## Provided records
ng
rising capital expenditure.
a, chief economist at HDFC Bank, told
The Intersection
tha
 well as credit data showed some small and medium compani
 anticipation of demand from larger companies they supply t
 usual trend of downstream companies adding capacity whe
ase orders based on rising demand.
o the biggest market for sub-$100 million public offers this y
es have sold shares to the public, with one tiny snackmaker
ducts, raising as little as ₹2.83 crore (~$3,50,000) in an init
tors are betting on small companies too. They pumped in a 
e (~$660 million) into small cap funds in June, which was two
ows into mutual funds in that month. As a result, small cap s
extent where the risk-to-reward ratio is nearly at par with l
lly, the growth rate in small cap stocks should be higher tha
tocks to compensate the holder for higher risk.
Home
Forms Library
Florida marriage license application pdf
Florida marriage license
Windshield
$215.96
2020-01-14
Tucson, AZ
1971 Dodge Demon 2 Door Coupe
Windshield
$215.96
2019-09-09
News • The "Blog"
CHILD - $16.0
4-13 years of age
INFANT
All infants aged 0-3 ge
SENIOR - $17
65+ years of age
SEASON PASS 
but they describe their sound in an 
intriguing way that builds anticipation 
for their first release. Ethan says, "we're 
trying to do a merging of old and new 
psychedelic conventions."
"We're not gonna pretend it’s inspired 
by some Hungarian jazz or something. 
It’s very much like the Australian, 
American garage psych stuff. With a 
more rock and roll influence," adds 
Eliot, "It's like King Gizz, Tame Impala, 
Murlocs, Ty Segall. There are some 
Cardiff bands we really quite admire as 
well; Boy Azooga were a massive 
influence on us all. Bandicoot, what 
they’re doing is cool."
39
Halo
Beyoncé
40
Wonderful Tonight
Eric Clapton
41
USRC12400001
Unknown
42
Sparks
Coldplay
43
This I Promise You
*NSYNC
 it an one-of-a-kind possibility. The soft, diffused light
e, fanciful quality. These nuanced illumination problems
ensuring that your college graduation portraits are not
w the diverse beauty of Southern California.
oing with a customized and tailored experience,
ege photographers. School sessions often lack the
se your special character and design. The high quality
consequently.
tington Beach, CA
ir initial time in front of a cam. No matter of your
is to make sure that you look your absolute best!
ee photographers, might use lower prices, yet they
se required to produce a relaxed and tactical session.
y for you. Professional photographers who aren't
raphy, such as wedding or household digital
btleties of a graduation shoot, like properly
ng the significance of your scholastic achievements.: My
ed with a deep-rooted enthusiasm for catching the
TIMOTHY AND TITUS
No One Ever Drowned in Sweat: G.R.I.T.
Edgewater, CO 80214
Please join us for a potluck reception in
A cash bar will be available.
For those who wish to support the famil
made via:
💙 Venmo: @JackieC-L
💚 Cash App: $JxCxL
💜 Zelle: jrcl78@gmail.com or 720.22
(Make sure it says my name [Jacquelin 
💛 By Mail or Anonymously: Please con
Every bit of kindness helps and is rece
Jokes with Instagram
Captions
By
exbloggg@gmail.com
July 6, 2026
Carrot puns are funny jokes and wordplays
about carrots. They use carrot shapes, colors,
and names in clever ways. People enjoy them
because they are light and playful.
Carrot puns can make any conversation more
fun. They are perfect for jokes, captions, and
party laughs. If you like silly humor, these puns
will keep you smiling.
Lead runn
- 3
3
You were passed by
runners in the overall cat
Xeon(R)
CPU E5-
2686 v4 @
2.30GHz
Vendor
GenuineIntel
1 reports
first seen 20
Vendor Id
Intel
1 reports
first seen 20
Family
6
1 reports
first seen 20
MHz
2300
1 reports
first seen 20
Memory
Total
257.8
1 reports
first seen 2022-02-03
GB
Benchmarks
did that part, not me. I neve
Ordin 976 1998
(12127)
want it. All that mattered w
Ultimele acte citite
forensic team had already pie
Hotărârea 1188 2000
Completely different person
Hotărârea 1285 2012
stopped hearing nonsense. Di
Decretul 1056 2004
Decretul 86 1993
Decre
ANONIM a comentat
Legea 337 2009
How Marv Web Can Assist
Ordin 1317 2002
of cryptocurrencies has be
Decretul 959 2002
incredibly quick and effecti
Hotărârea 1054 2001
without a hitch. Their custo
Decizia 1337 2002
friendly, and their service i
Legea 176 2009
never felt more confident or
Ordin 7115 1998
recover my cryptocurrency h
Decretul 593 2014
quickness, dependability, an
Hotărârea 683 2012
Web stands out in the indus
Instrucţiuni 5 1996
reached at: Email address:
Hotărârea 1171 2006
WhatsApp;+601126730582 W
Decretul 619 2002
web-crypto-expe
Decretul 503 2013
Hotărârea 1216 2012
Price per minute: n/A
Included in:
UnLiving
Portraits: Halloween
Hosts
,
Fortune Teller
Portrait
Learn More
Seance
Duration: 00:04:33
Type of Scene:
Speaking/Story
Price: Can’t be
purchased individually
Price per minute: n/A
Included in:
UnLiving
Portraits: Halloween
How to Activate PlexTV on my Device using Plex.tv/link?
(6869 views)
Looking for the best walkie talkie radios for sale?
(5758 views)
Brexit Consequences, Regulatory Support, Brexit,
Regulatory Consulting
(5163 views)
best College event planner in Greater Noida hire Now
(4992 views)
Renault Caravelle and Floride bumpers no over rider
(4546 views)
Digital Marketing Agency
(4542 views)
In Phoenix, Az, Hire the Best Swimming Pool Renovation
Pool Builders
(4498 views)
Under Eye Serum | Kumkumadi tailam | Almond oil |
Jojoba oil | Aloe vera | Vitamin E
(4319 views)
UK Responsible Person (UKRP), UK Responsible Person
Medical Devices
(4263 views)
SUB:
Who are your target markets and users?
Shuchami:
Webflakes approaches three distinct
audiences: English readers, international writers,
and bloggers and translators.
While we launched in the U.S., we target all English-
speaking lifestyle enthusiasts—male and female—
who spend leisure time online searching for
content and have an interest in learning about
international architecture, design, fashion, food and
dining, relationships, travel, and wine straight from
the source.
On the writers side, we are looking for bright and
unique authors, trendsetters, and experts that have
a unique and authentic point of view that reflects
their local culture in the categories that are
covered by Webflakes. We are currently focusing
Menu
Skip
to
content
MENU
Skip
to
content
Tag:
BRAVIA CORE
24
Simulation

## Exercise
Please restate the data word for word, every record included.

## Expected answer
ng
rising capital expenditure.
a, chief economist at HDFC Bank, told
The Intersection
tha
 well as credit data showed some small and medium compani
 anticipation of demand from larger companies they supply t
 usual trend of downstream companies adding capacity whe
ase orders based on rising demand.
o the biggest market for sub-$100 million public offers this y
es have sold shares to the public, with one tiny snackmaker
ducts, raising as little as ₹2.83 crore (~$3,50,000) in an init
tors are betting on small companies too. They pumped in a 
e (~$660 million) into small cap funds in June, which was two
ows into mutual funds in that month. As a result, small cap s
extent where the risk-to-reward ratio is nearly at par with l
lly, the growth rate in small cap stocks should be higher tha
tocks to compensate the holder for higher risk.
Home
Forms Library
Florida marriage license application pdf
Florida marriage license
Windshield
$215.96
2020-01-14
Tucson, AZ
1971 Dodge Demon 2 Door Coupe
Windshield
$215.96
2019-09-09
News • The "Blog"
CHILD - $16.0
4-13 years of age
INFANT
All infants aged 0-3 ge
SENIOR - $17
65+ years of age
SEASON PASS 
but they describe their sound in an 
intriguing way that builds anticipation 
for their first release. Ethan says, "we're 
trying to do a merging of old and new 
psychedelic conventions."
"We're not gonna pretend it’s inspired 
by some Hungarian jazz or something. 
It’s very much like the Australian, 
American garage psych stuff. With a 
more rock and roll influence," adds 
Eliot, "It's like King Gizz, Tame Impala, 
Murlocs, Ty Segall. There are some 
Cardiff bands we really quite admire as 
well; Boy Azooga were a massive 
influence on us all. Bandicoot, what 
they’re doing is cool."
39
Halo
Beyoncé
40
Wonderful Tonight
Eric Clapton
41
USRC12400001
Unknown
42
Sparks
Coldplay
43
This I Promise You
*NSYNC
 it an one-of-a-kind possibility. The soft, diffused light
e, fanciful quality. These nuanced illumination problems
ensuring that your college graduation portraits are not
w the diverse beauty of Southern California.
oing with a customized and tailored experience,
ege photographers. School sessions often lack the
se your special character and design. The high quality
consequently.
tington Beach, CA
ir initial time in front of a cam. No matter of your
is to make sure that you look your absolute best!
ee photographers, might use lower prices, yet they
se required to produce a relaxed and tactical session.
y for you. Professional photographers who aren't
raphy, such as wedding or household digital
btleties of a graduation shoot, like properly
ng the significance of your scholastic achievements.: My
ed with a deep-rooted enthusiasm for catching the
TIMOTHY AND TITUS
No One Ever Drowned in Sweat: G.R.I.T.
Edgewater, CO 80214
Please join us for a potluck reception in
A cash bar will be available.
For those who wish to support the famil
made via:
💙 Venmo: @JackieC-L
💚 Cash App: $JxCxL
💜 Zelle: jrcl78@gmail.com or 720.22
(Make sure it says my name [Jacquelin 
💛 By Mail or Anonymously: Please con
Every bit of kindness helps and is rece
Jokes with Instagram
Captions
By
exbloggg@gmail.com
July 6, 2026
Carrot puns are funny jokes and wordplays
about carrots. They use carrot shapes, colors,
and names in clever ways. People enjoy them
because they are light and playful.
Carrot puns can make any conversation more
fun. They are perfect for jokes, captions, and
party laughs. If you like silly humor, these puns
will keep you smiling.
Lead runn
- 3
3
You were passed by
runners in the overall cat
Xeon(R)
CPU E5-
2686 v4 @
2.30GHz
Vendor
GenuineIntel
1 reports
first seen 20
Vendor Id
Intel
1 reports
first seen 20
Family
6
1 reports
first seen 20
MHz
2300
1 reports
first seen 20
Memory
Total
257.8
1 reports
first seen 2022-02-03
GB
Benchmarks
did that part, not me. I neve
Ordin 976 1998
(12127)
want it. All that mattered w
Ultimele acte citite
forensic team had already pie
Hotărârea 1188 2000
Completely different person
Hotărârea 1285 2012
stopped hearing nonsense. Di
Decretul 1056 2004
Decretul 86 1993
Decre
ANONIM a comentat
Legea 337 2009
How Marv Web Can Assist
Ordin 1317 2002
of cryptocurrencies has be
Decretul 959 2002
incredibly quick and effecti
Hotărârea 1054 2001
without a hitch. Their custo
Decizia 1337 2002
friendly, and their service i
Legea 176 2009
never felt more confident or
Ordin 7115 1998
recover my cryptocurrency h
Decretul 593 2014
quickness, dependability, an
Hotărârea 683 2012
Web stands out in the indus
Instrucţiuni 5 1996
reached at: Email address:
Hotărârea 1171 2006
WhatsApp;+601126730582 W
Decretul 619 2002
web-crypto-expe
Decretul 503 2013
Hotărârea 1216 2012
Price per minute: n/A
Included in:
UnLiving
Portraits: Halloween
Hosts
,
Fortune Teller
Portrait
Learn More
Seance
Duration: 00:04:33
Type of Scene:
Speaking/Story
Price: Can’t be
purchased individually
Price per minute: n/A
Included in:
UnLiving
Portraits: Halloween
How to Activate PlexTV on my Device using Plex.tv/link?
(6869 views)
Looking for the best walkie talkie radios for sale?
(5758 views)
Brexit Consequences, Regulatory Support, Brexit,
Regulatory Consulting
(5163 views)
best College event planner in Greater Noida hire Now
(4992 views)
Renault Caravelle and Floride bumpers no over rider
(4546 views)
Digital Marketing Agency
(4542 views)
In Phoenix, Az, Hire the Best Swimming Pool Renovation
Pool Builders
(4498 views)
Under Eye Serum | Kumkumadi tailam | Almond oil |
Jojoba oil | Aloe vera | Vitamin E
(4319 views)
UK Responsible Person (UKRP), UK Responsible Person
Medical Devices
(4263 views)
SUB:
Who are your target markets and users?
Shuchami:
Webflakes approaches three distinct
audiences: English readers, international writers,
and bloggers and translators.
While we launched in the U.S., we target all English-
speaking lifestyle enthusiasts—male and female—
who spend leisure time online searching for
content and have an interest in learning about
international architecture, design, fashion, food and
dining, relationships, travel, and wine straight from
the source.
On the writers side, we are looking for bright and
unique authors, trendsetters, and experts that have
a unique and authentic point of view that reflects
their local culture in the categories that are
covered by Webflakes. We are currently focusing
Menu
Skip
to
content
MENU
Skip
to
content
Tag:
BRAVIA CORE
24
Simulation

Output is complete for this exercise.